My take is somewhere in the middle.  One of the brightest things J.Crew and Jenna Lyons have done in the revitalization of the brand is the use of her as company muse and lifestyle model, much like all those ads of Ralph Lauren and wife in location appropriate get ups (WASP wear, island whites, cowboy coture) posing in their various homes decorated to co-ordinate, or Halston in the 1970s partying at Studio 54 surrounded by a gaggle of society and Hollywood beauties draped in his clothes...in each case a designer and/or executive showcases the company's wear in their daily lives doing their regular glamorous routine.  The idea being---wear this Halston knit...be fabulous at the exclusive disco...just like he is!  You see it today with the more successful bloggers---their whole lives (at least that part shared on their blogs) is branded...you see them doing and wearing things that make you think, "That is so her!  I'd love to be more like her.  I'm glad I read this blog about this fabulous blogger that does these bloggy things."

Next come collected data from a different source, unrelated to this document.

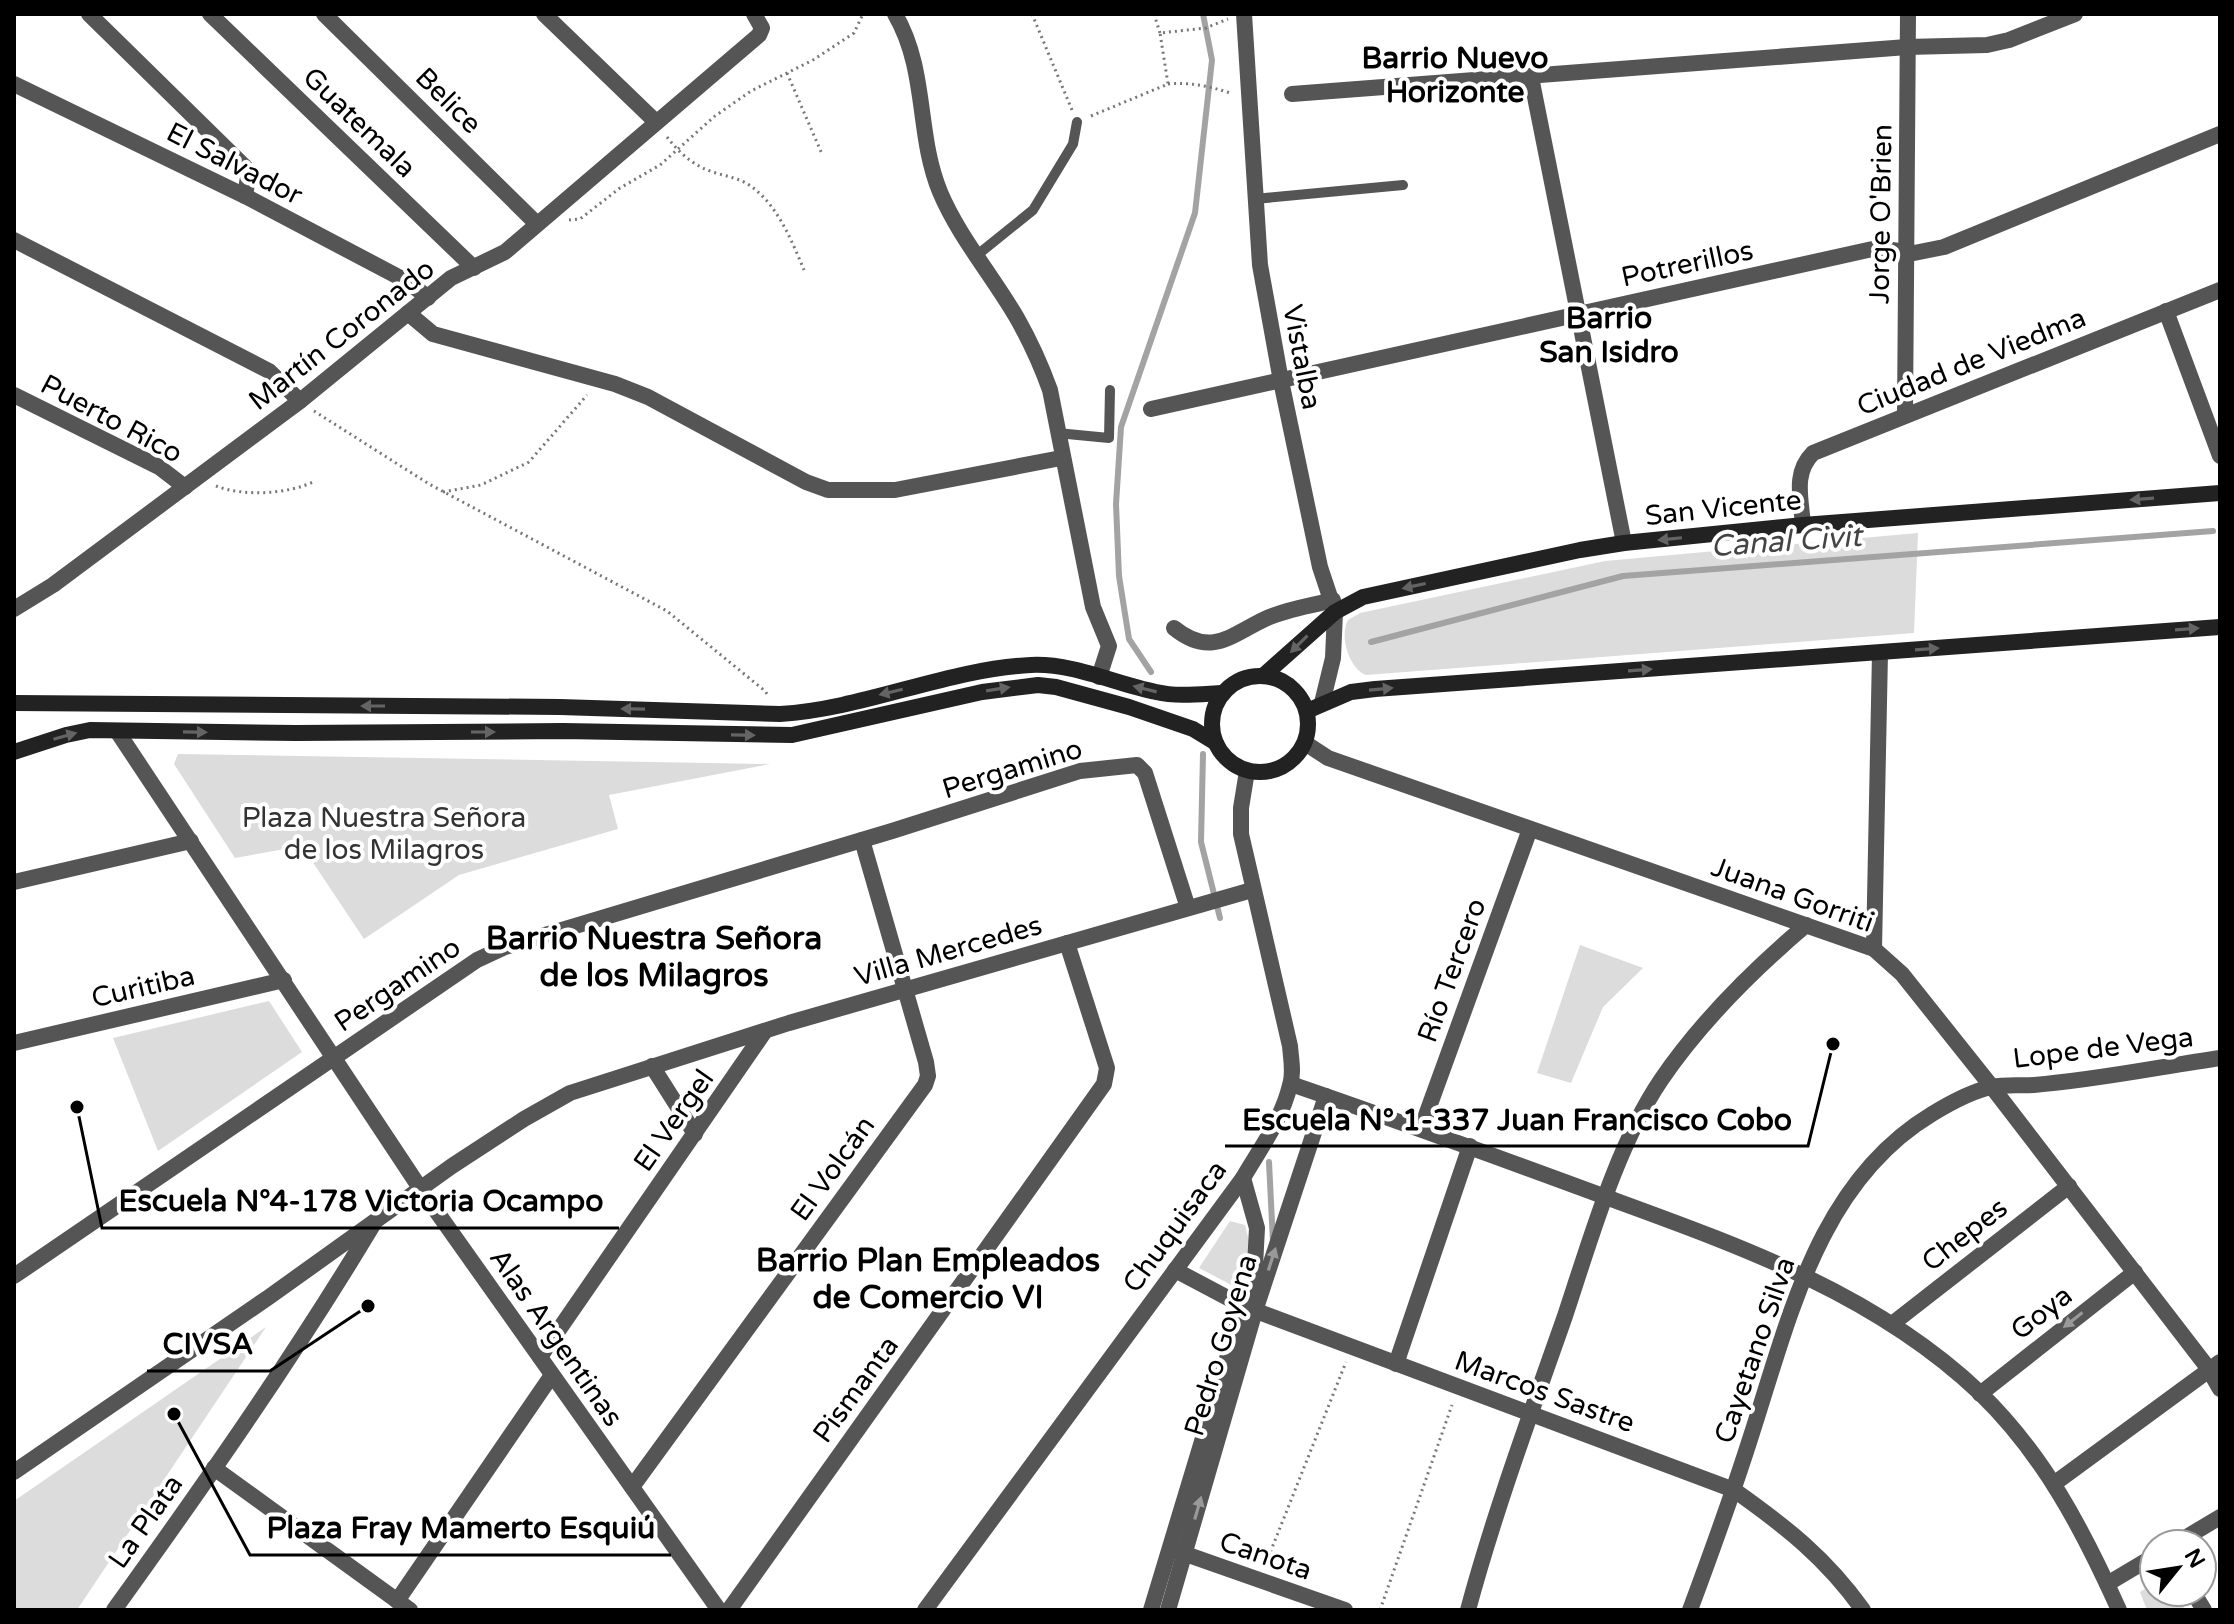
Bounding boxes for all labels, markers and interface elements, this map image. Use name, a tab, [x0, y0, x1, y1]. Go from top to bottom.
district label: Barrio Nuevo Horizonte	[1362, 40, 1548, 111]
street label: Guatemala	[296, 60, 423, 185]
street label: Belice	[408, 61, 488, 141]
street label: El Salvador	[161, 115, 308, 213]
street label: Jorge O'Brien	[1862, 124, 1900, 304]
street label: Potrerillos	[1618, 233, 1756, 295]
street label: Martín Coronado	[242, 252, 441, 418]
district label: Barrio San Isidro	[1539, 300, 1679, 371]
street label: Ciudad de Viedma	[1852, 301, 2091, 423]
street label: Vistalba	[1275, 302, 1329, 413]
street label: Puerto Rico	[35, 367, 188, 470]
street label: San Vicente	[1643, 483, 1803, 533]
one-way arrow	[2129, 493, 2154, 506]
water label: Canal Civit	[1709, 518, 1866, 565]
one-way arrow	[1657, 532, 1682, 545]
one-way arrow	[1402, 580, 1427, 593]
one-way arrow	[2175, 623, 2200, 636]
one-way arrow	[1290, 634, 1309, 653]
one-way arrow	[1915, 642, 1940, 655]
one-way arrow	[1628, 663, 1653, 676]
one-way arrow	[986, 682, 1011, 695]
one-way arrow	[1369, 682, 1394, 695]
one-way arrow	[1133, 683, 1158, 695]
one-way arrow	[878, 686, 903, 699]
one-way arrow	[360, 700, 385, 712]
one-way arrow	[620, 703, 645, 715]
one-way arrow	[183, 725, 208, 738]
one-way arrow	[471, 725, 496, 738]
one-way arrow	[731, 728, 756, 741]
one-way arrow	[53, 729, 77, 742]
street label: Pergamino	[938, 732, 1086, 806]
park label: Plaza Nuestra Señora de los Milagros	[242, 801, 526, 867]
street label: Juana Gorriti	[1707, 850, 1878, 940]
street label: Río Tercero	[1410, 894, 1494, 1047]
street label: Villa Mercedes	[851, 908, 1046, 994]
district label: Barrio Nuestra Señora de los Milagros	[486, 920, 822, 995]
street label: Pergamino	[328, 930, 467, 1039]
street label: Curitiba	[88, 959, 198, 1015]
street label: Lope de Vega	[2011, 1020, 2195, 1076]
street label: El Vergel	[626, 1063, 721, 1178]
callout: Escuela N° 1-337 Juan Francisco Cobo	[1225, 1092, 1808, 1146]
text: Escuela N° 1-337 Juan Francisco Cobo	[1242, 1102, 1792, 1139]
street label: El Volcán	[783, 1109, 882, 1228]
street label: Chuquisaca	[1116, 1154, 1234, 1299]
callout: Escuela N°4-178 Victoria Ocampo	[102, 1174, 619, 1228]
text: Escuela N°4-178 Victoria Ocampo	[118, 1183, 604, 1220]
street label: Chepes	[1915, 1191, 2014, 1279]
street label: Alas Argentinas	[482, 1242, 630, 1433]
district label: Barrio Plan Empleados de Comercio VI	[756, 1242, 1100, 1317]
one-way arrow	[1267, 1247, 1279, 1271]
street label: Pedro Goyena	[1177, 1250, 1265, 1440]
street label: Cayetano Silva	[1707, 1253, 1803, 1448]
street label: Goya	[2004, 1278, 2079, 1347]
one-way arrow	[2063, 1311, 2083, 1328]
callout: CIVSA	[147, 1317, 270, 1371]
text: CIVSA	[163, 1326, 253, 1363]
street label: Pismanta	[806, 1330, 906, 1450]
street label: Marcos Sastre	[1450, 1344, 1639, 1440]
street label: La Plata	[101, 1468, 190, 1575]
one-way arrow	[1192, 1496, 1205, 1520]
callout: Plaza Fray Mamerto Esquiú	[250, 1501, 671, 1555]
text: Plaza Fray Mamerto Esquiú	[267, 1510, 655, 1547]
street label: Canota	[1215, 1524, 1316, 1588]
north arrow	[2138, 1528, 2218, 1608]
text: N	[2179, 1544, 2210, 1573]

Jenna has carefully crafted and marketed this image of herself  as the prototypical J. Crew woman:   the new superwoman...the 80's having it all woman 2.0---glamorous, high-paid, successful career, beautiful home featured in glossy magazines, but with wonderful home life complete with beautiful child.  I really think the whole point of the ad was merely to show this:  look at me, i am a glamorous career woman...but i spend Sat. bonding with child....and look, i'm so hip, i let him paint his nails...aren't i hip and bohemian?   but I still look fabulous doing...buy this shirt and polish so you and your family can be this fabulous.

did they have another agenda? who knows, but since they have yet to issue a statement, as of now going the tasteful, "we have no comment as we consider this a non-issue and don't want to add fuel to the fire"  route as opposed to having a statement prepared, i don't really think so.  my feeling is that a group of Manhattan "taste makers,"  fashion types, and marketers really consider a boy in nail polish a non-issue as they work in a world where Andre Leon Talley swathed in floor-length cloaks and Marc Jacobs wearing skirts to formal events on a regular basis doesn't result in a batted false eye-lash.

3.  In a world with an energy crises, starvation, tsunami's', nuclear power plant melt-downs, suicides as the result of bullying, widespread genocide, plummeting literacy rates, rising health care costs,  etc.  who really gives a shit if some little boy that is not even related to you likes pink toe nail polish, even if he's in a national ad?